Other Authorities for ARC Job-Training and Skills Development Projects. A State may also use a portion of its ARC Area Development allocation to fund job-training and skills development projects under Sections 214 and 302 of the ARDA.
A project under Section 214 must be authorized under another Federal grant program and will be administered by the basic Federal agency having responsibility for such grant program. The Carl D. Perkins Vocational and Technical Education Act of 1998, administered by the Department of Education, is mentioned specifically in Section 214, but other Federal grant programs for such assistance may also be available for ARC project funding. Project criteria and matching limits for ARC Section 214 projects are discussed elsewhere in these Guidelines.

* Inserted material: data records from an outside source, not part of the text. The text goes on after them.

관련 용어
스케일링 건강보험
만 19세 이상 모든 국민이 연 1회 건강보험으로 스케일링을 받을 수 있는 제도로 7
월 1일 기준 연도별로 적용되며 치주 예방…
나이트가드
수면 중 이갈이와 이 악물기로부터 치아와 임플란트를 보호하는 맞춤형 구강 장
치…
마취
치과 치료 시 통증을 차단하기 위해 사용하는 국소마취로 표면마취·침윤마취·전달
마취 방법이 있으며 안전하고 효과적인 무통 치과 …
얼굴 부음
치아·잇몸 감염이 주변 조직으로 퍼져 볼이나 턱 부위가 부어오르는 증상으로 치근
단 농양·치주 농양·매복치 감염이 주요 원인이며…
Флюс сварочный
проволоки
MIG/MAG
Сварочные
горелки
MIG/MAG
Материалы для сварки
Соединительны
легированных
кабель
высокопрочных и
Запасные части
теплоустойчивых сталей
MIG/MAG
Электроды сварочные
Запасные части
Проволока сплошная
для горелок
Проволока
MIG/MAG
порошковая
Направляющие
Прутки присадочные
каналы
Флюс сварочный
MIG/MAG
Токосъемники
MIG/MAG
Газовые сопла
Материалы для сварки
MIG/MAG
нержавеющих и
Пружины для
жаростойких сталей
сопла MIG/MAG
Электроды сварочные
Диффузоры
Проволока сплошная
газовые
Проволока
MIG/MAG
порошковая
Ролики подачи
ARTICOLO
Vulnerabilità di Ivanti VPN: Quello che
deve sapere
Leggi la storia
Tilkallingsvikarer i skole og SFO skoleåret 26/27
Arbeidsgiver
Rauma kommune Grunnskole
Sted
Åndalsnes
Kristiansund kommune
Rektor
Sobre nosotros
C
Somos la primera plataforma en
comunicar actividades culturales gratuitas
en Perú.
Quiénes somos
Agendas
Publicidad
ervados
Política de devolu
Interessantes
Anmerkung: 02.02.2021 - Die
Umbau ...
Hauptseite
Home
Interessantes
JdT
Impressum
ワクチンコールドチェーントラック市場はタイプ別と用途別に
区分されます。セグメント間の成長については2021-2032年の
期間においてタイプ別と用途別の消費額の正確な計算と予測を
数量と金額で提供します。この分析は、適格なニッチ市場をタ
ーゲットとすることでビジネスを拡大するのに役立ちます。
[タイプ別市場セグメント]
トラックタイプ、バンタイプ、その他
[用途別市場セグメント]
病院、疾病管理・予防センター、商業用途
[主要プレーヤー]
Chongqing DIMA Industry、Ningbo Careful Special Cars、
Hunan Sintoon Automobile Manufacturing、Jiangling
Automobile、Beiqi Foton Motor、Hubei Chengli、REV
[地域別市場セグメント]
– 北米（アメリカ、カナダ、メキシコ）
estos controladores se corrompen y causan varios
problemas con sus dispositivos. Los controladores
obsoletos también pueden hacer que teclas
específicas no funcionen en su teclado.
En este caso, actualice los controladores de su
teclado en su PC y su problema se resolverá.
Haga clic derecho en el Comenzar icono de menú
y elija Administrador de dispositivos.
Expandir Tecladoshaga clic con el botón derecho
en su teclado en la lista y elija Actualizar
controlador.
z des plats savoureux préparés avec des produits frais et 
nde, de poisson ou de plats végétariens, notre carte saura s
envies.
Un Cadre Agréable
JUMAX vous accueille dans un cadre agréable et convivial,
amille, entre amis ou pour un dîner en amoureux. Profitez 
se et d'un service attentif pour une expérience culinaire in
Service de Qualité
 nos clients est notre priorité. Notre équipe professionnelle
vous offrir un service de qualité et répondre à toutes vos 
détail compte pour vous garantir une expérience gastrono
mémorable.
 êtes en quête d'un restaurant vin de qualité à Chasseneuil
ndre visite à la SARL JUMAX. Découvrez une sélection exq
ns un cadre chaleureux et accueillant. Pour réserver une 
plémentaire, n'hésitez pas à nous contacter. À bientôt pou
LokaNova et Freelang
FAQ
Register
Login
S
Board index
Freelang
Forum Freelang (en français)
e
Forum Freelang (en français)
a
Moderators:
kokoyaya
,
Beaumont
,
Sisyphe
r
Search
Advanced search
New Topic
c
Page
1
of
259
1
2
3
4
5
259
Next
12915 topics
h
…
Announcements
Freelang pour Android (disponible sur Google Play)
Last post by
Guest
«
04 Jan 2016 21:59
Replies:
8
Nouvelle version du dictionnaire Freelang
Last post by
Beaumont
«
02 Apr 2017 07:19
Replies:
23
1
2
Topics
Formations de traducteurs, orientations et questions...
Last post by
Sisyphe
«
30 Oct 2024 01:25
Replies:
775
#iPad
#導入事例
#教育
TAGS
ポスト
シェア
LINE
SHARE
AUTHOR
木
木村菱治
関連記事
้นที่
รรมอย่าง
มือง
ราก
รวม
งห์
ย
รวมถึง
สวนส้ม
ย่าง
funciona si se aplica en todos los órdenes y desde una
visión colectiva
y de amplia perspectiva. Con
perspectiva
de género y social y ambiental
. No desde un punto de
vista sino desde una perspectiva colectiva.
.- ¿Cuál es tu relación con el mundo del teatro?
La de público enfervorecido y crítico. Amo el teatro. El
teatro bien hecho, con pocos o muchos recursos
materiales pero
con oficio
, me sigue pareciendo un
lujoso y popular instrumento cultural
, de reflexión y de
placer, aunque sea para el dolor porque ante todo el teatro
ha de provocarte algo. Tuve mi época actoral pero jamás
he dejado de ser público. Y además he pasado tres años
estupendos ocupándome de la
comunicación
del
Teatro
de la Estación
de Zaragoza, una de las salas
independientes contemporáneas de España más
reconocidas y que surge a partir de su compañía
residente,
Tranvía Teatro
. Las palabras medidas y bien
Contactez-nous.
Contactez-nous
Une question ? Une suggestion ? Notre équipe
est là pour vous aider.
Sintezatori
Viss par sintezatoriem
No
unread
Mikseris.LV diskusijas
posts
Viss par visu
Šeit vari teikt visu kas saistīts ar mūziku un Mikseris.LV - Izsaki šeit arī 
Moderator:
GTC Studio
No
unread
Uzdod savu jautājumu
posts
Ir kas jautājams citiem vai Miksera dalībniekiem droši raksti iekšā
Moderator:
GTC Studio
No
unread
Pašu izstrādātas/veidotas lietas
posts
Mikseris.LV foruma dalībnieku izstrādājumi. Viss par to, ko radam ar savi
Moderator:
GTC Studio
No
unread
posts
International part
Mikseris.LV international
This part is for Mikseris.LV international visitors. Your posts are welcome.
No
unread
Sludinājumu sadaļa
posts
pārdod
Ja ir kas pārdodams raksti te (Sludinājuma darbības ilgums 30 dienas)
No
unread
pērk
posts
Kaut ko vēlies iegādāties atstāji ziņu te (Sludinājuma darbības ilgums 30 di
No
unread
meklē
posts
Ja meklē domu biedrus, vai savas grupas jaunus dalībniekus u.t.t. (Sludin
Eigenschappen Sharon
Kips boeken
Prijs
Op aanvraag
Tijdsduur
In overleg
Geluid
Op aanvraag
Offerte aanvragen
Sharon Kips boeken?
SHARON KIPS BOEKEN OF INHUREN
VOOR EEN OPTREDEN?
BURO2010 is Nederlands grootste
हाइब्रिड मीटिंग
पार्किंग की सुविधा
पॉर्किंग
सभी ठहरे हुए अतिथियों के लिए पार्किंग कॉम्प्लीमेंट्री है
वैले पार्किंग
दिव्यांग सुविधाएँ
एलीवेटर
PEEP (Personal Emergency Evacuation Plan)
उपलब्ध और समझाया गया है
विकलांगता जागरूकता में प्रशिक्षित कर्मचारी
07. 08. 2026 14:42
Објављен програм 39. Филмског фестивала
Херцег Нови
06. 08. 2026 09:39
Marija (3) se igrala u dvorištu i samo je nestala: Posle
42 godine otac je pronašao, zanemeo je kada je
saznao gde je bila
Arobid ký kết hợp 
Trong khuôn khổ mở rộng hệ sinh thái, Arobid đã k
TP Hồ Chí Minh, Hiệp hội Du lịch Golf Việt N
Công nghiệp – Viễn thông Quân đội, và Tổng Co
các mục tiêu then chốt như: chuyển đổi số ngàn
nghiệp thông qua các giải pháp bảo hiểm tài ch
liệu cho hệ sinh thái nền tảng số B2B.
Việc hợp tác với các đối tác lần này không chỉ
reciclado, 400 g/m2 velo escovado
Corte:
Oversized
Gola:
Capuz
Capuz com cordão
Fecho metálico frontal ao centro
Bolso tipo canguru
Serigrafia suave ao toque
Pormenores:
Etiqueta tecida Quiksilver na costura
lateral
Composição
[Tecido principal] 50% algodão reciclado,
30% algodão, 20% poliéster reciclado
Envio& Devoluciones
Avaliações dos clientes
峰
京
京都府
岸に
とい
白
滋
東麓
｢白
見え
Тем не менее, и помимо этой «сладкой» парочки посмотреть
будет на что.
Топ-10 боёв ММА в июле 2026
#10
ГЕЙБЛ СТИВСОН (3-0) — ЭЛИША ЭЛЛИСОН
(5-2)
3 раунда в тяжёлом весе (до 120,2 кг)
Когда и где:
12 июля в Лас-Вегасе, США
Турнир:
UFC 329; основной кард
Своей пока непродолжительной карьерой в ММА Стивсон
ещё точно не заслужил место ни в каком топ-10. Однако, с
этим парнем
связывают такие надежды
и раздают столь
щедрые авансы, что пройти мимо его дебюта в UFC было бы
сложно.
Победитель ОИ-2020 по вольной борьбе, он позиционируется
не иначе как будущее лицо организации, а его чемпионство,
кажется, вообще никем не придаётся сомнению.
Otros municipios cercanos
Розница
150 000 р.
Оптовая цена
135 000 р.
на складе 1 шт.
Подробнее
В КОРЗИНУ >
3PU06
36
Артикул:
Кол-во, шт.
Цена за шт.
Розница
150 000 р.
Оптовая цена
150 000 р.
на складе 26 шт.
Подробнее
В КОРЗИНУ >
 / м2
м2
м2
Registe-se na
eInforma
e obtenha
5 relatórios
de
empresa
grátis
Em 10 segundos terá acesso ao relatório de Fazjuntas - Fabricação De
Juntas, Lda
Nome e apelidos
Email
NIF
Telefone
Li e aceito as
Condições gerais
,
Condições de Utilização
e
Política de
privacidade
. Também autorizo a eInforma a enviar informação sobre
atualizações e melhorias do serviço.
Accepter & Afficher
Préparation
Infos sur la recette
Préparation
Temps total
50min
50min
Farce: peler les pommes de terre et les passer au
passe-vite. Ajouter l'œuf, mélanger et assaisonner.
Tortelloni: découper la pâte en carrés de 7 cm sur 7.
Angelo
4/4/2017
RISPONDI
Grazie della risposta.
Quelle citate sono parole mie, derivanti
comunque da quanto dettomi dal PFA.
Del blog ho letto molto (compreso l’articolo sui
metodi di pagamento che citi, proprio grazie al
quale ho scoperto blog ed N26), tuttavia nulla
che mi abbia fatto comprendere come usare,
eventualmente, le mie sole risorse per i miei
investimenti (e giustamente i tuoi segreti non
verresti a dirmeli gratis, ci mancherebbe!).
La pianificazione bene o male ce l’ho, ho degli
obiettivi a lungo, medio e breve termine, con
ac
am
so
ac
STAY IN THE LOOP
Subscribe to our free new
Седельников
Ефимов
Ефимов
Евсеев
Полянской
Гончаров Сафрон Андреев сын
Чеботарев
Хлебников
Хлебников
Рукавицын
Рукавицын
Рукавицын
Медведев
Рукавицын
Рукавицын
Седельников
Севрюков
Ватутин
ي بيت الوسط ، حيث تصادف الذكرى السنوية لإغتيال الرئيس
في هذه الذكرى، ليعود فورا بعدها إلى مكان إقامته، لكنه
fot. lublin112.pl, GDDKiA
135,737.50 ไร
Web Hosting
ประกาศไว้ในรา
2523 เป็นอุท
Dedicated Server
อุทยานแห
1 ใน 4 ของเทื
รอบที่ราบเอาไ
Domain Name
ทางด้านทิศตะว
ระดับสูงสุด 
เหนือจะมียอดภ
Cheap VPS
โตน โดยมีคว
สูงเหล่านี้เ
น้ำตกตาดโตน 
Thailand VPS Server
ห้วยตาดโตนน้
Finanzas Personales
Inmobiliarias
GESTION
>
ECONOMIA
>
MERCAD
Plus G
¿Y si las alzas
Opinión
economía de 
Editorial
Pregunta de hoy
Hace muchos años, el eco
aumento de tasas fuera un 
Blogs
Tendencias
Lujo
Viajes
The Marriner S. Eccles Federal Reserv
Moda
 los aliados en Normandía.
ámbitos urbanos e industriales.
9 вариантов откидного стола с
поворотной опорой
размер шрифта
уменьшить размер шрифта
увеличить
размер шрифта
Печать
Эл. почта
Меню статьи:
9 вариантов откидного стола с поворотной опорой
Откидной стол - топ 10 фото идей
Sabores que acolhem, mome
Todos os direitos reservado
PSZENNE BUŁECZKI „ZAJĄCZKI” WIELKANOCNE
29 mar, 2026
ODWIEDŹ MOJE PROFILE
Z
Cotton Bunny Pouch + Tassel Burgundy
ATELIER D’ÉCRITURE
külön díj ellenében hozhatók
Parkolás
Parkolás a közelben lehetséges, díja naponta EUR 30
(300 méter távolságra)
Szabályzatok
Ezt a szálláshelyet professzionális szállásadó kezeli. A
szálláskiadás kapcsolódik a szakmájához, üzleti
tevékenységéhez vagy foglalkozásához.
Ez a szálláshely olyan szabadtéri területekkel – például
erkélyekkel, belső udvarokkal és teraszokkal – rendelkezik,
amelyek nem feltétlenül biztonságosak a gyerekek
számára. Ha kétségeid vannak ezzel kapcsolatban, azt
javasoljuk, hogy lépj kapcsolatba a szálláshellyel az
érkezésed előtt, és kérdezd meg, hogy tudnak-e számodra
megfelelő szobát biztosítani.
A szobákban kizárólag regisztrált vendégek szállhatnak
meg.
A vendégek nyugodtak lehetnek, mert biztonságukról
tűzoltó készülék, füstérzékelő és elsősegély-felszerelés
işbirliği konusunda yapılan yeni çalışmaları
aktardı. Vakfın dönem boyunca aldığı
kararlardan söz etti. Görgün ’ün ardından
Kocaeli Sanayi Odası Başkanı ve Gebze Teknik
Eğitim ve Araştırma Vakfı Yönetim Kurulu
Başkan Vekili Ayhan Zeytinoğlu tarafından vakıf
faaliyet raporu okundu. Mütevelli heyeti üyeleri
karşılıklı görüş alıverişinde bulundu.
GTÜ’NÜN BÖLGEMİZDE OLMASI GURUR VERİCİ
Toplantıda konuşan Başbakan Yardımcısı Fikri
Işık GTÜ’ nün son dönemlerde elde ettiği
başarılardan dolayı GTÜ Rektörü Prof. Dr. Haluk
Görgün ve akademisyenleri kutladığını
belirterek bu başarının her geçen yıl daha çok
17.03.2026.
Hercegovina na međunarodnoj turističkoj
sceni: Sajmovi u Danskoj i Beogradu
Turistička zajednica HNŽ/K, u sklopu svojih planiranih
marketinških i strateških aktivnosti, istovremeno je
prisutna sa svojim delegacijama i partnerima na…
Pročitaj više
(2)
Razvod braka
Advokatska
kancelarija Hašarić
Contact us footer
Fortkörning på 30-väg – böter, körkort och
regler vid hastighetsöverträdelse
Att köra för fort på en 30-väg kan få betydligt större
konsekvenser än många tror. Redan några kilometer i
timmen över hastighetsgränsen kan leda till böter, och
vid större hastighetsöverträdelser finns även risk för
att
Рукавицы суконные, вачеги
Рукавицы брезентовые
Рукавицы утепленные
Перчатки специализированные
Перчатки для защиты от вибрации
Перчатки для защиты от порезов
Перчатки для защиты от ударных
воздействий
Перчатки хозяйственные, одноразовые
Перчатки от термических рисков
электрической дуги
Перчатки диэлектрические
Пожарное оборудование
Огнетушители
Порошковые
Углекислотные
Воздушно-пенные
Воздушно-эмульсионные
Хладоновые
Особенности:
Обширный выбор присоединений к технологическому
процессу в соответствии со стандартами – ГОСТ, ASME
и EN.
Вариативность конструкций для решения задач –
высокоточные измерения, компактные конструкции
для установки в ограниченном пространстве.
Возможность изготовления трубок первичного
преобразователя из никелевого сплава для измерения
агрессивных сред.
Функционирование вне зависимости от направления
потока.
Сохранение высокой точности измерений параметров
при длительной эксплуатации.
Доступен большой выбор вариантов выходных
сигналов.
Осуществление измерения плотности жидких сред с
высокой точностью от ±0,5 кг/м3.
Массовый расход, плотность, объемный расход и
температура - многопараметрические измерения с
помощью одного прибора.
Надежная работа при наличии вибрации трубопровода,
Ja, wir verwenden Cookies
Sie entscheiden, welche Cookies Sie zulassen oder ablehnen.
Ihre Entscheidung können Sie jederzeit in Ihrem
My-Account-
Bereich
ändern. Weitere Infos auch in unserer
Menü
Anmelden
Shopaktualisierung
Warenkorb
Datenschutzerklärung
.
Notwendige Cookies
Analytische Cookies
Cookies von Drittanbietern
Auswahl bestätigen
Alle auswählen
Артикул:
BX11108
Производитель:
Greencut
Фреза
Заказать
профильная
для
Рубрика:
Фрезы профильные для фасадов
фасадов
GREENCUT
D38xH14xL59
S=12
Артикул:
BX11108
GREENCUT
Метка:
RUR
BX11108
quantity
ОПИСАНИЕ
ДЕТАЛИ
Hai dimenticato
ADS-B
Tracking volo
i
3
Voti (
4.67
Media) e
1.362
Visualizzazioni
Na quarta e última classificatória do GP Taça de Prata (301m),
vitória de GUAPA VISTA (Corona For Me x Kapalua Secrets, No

Grants for such projects under Section 302 are made and administered directly by the Commission and are not subject to the eligibility restrictions of Section 205 grants.
6.2 Eligible Entities.
Section 205 funding is available only to a consortium established to serve one or more industries in a specified geographic area of the Region, which consists of representatives of businesses or a nonprofit organization that represents businesses, labor organizations, State and local governments, or educational institutions.
6.3 Eligible Activities.
In general, Section 205 funding is available for any project that is intended to improve the job skills of workers for a specified industry in a specified geographic area of Appalachia. The ARDA includes as eligible for funding under Section 205 the following types of projects; other types of projects, however, that meet the general eligibility criteria may also be considered for funding: (1) assessments of training and job skill needs for an industry; (2) development of curricula and training methods, including electronic learning or technology-based training; (3) identification of training providers and the development of partnerships between the industry and educational institutions, including community colleges; (4) development of apprenticeship programs; (5) development of training programs for workers, including dislocated workers; and (6) development of training plans for businesses.
6.4 Restriction on Administrative Costs.
A grantee consortium under a Section 205 grant may not use more than 10% of the grant funds to pay the administrative costs associated with its project. Administrative costs, however, may be used to supply the grantee's cost share obligations for its grant.
6.5 Project Applications.
In addition to the information required by Section 5 of the ARC Project Guidelines, regional skills partnership project applications must include a description of the consortium that is applying for the grant indicating the geographic area and the industry or industries it serves along with a listing of its members and their business or organizational affiliations. The project application must also indicate the specific industry for which it is designed to improve workers skills. Evaluation measures keyed to jobs created or preserved by the project must be included.